### [Given exercise]
Rewrite the part of the forum discussion about the wafer shot that begins at "The bottom rows" and stops after "a core cluster.", putting "die" in place of "wafer".

### [Page extract]

+++

The bottom rows do not exist. In certain angles it looks that way but that pattern is repeated through the wafer, where the clusters are clear and the supposed "rows" that @nicalandia shows in his shot is much less defined, meaning it's not a core cluster.

This is further supported by the fact that each cluster has a distinctive lighter colored dot towards the top center, while such dot does not exist below 4x4. That dot is likely the routing circuitry. It seems to me if you zoom out a bit it's even clearer that it's 4 rows. So if anything I think that's the 112 core die, and they'll add another row at the top for 18 clusters, making it 144 cores. I do not think that number is a coincidence.

Now consider that each "cluster" is very large at way over 15mm2, possibly large as 25mm2, when Meteorlake's Crestmont on Intel 3 is only about 1mm2 for core sans L2. So there's a possibility that it's something like an 8-core cluster!
 
Last edited:

Exist50

Platinum Member
Aug 18, 2016
2,445
3,043
136
Now consider that each "cluster" is very large at way over 15mm2, possibly large as 25mm2, when Meteorlake's Crestmont on Intel 3 is only about 1mm2 for core sans L2. So there's a possibility that it's something like an 8-core cluster!
Yeah, something about the sizes here just isn't adding up. I almost wonder if we could be looking at 4x4c blocks? But the numbers there seem like they would be too high. Hmm....
Actually if you download the images from Intel's site
Where do you see these wafer shots posted?
 

IntelUser2000

Elite Member
Oct 14, 2003
8,686
3,785
136
Yeah, something about the sizes here just isn't adding up. I almost wonder if we could be looking at 4x4c blocks? But the numbers there seem like they would be too high. Hmm....

Where do you see these wafer shots posted?
Intel Newsroom. It has multiple high resolution photos, including the relevant one.

12 cores could work too but 8 core x 18 cluster just fits so well. We don't know the details of Sierra Forest and whether they are using the same client core as Crestmont or even adding enhancements. Unless they are doing something really fancy like 8x Skymont clusters, but that seems too early especially for server.*

*Though competitively, it would need something like that to beat Bergamo that's coming quite a bit earlier.
 

Exist50

Platinum Member
Aug 18, 2016
2,445
3,043
136
12 cores could work too but 8 core x 18 cluster just fits so well. We don't know the details of Sierra Forest and whether they are using the same client core as Crestmont or even adding enhancements.
I think it's Crestmont based, and probably using 4c clusters. So what I'm having a hard time reconciling is that if you were to pair two together, it would probably have a ~2:1 ratio. Something just isn't quite fitting in my head here. Wish they'd just release the die shots at this point.
*Though competitively, it would need something like that to beat Bergamo that's coming quite a bit earlier.
At least for comparable market segments, SRF should be quite competitive with Bergamo. Honestly, I still think people are underestimating the Forest line. I wonder if they're leading with CWF on 18A because it's enough for a generational upgrade over GNR, not just SRF. IPC should be pretty close, and then add in a full node advantage...

+++

### [Rows]
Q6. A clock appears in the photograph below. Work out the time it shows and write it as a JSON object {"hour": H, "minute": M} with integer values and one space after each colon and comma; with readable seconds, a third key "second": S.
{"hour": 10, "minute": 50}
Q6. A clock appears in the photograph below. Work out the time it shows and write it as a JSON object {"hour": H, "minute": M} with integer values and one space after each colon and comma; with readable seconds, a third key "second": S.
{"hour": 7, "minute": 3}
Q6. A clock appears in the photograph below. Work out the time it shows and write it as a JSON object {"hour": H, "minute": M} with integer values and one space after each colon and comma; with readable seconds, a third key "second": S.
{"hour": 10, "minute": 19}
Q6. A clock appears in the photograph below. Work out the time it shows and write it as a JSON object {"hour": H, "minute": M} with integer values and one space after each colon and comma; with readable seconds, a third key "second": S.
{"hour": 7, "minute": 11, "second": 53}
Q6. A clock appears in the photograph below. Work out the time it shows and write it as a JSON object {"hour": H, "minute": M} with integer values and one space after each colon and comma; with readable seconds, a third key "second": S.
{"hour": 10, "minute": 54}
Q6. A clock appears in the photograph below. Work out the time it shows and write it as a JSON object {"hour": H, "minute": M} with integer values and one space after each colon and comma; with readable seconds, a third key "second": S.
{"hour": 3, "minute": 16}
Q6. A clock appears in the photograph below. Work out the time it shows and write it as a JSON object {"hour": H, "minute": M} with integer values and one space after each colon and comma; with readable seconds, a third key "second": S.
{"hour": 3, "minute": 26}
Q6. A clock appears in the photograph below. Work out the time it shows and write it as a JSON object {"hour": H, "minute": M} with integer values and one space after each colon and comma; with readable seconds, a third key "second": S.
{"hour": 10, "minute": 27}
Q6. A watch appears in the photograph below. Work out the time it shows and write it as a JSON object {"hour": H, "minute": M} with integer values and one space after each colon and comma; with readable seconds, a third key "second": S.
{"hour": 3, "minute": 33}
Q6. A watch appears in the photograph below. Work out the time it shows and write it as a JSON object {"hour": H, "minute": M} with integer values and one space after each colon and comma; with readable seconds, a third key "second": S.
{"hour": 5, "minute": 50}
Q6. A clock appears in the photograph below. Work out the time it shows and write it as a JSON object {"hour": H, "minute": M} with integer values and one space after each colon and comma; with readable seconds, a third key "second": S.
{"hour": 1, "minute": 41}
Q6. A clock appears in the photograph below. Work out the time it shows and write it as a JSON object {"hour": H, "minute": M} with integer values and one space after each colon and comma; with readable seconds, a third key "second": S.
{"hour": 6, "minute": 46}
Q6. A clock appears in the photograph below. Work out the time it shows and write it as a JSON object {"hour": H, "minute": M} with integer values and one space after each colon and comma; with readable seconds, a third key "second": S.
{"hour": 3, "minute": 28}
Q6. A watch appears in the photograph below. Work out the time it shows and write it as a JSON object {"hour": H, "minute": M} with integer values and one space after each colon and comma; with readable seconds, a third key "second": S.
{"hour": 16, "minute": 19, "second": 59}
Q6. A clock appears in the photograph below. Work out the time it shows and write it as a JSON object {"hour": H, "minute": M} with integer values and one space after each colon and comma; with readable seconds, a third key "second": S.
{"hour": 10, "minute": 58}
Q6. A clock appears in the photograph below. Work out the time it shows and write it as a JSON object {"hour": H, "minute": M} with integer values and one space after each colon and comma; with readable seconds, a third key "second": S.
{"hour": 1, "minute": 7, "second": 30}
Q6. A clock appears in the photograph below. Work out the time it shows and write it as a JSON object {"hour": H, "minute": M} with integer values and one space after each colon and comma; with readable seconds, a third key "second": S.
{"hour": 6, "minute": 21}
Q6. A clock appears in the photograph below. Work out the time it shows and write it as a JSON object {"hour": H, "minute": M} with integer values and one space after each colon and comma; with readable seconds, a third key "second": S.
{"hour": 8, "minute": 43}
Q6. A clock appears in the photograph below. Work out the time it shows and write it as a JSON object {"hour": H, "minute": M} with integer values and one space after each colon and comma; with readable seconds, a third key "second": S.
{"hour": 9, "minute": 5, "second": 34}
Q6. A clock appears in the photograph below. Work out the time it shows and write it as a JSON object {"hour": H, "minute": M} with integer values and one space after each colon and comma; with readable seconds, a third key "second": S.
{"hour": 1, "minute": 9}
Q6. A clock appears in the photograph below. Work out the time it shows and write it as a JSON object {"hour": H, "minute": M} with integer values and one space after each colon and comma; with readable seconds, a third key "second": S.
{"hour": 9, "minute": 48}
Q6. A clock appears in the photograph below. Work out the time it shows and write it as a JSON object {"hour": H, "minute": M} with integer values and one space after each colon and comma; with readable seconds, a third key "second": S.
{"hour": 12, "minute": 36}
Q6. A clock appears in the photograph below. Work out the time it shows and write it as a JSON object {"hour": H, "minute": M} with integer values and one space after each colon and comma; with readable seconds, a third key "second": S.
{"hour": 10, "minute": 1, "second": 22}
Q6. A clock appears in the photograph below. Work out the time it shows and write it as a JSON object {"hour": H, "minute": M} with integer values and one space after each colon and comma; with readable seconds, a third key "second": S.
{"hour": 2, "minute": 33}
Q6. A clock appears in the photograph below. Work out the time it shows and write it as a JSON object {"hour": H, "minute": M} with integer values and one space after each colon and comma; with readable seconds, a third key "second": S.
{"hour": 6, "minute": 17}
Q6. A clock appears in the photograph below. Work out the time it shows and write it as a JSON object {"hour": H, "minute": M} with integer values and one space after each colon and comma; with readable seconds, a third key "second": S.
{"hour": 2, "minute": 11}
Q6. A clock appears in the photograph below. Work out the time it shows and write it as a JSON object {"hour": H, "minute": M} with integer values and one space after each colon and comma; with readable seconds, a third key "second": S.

+++

### [Solution to this exercise]
The bottom rows do not exist. In certain angles it looks that way but that pattern is repeated through the die, where the clusters are clear and the supposed "rows" that @nicalandia shows in his shot is much less defined, meaning it's not a core cluster.